Languages like this are usually not meant for mainstream adoption.

It's more of a research language useful as a vehicle for exploring new concepts and approaches. Target audience is probably other programming language researchers.


Jean Yang made a great analogy here: https://twitter.com/jeanqasaur/status/1262833050473259009

> Programming languages researchers are like fashion designers and "research languages" like Haskell and Idris are like runway looks. Nobody expects people to go around snakes on their bodies. They're pushing the boundaries of art and science and showing what's possible.

And just like in fashion, the runway looks eventually change what people are wearing. Rust’s memory management would never exist in its current form if Cyclone hadn’t already shown it was possible.


Interesting analogy, but people are using Haskell, Prolog, etc. in production... if I were to stick to the comparison, I'd suggest that projects like Lighttable are more akin to the runway outfit.


People also wear high fashion for certain events.


Hm. Interesting, but I’d consider the languages with actual production use to be the “ready to wear” lineups. Where as things like this might be the haute couture runway looks.


That'd probably be your languages with large/cohesive libraries (I'm thinking ready to wear as in large retail).

Production-history without expansive libs is probably bespoke and half a complete library (eg rust/go, having half of what you want, and missing the other half) is boutique :-)


Sure. But rust was not possible without all the research and little prototype languages. I think it’s good that many people are trying many things (as long as they clearly report their findings).


People have been saying this for many decades, and they've been wrong ever since. (I ran across, at one point, someone mentioning in the 1960s or so that they were loathe to design a new programming language because how could it possibly compete with existing languages like assembler, FORTRAN, or Lisp?) There are constantly new niches opening up and new areas of growth that a programming language can grow up within.

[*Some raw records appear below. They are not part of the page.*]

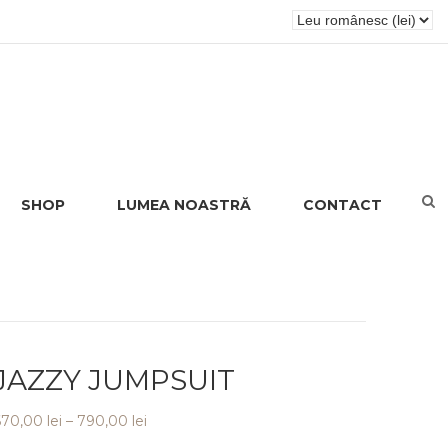
SHOP
LUMEA NOASTRĂ
CONTACT
JAZZY JUMPSUIT
Interval
670,00
lei
–
790,00
lei
de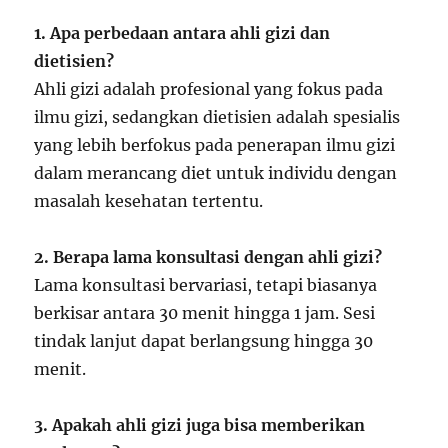
1. Apa perbedaan antara ahli gizi dan
dietisien?
Ahli gizi adalah profesional yang fokus pada
ilmu gizi, sedangkan dietisien adalah spesialis
yang lebih berfokus pada penerapan ilmu gizi
dalam merancang diet untuk individu dengan
masalah kesehatan tertentu.
2. Berapa lama konsultasi dengan ahli gizi?
Lama konsultasi bervariasi, tetapi biasanya
berkisar antara 30 menit hingga 1 jam. Sesi
tindak lanjut dapat berlangsung hingga 30
menit.
3. Apakah ahli gizi juga bisa memberikan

It's a big world out there. There's probably a language stumbling backwards into success right now in China neither you nor I have heard of.

As so often, Alan Perlis said it best: "In a 5 year period we get one superb programming language. Only we can't control when the 5 year period will begin."


I'd say this claim falls victim to a survivorship bias viewpoint. I suppose new languages are now used with more or less the same uptake as in any earlier "era" of software. (I.e. tons of "old" languages, which were new when published, also died with basically no users. Conversely, there's also Nim, Zig, TypeScript, Crystal, .......... just from the top of my head. Totally making their rounds and worth watching, and with people trying to use them.)


Kotlin, Dart, Typescript, F# and Swift. Although all of them (like Go) are backed by big companies.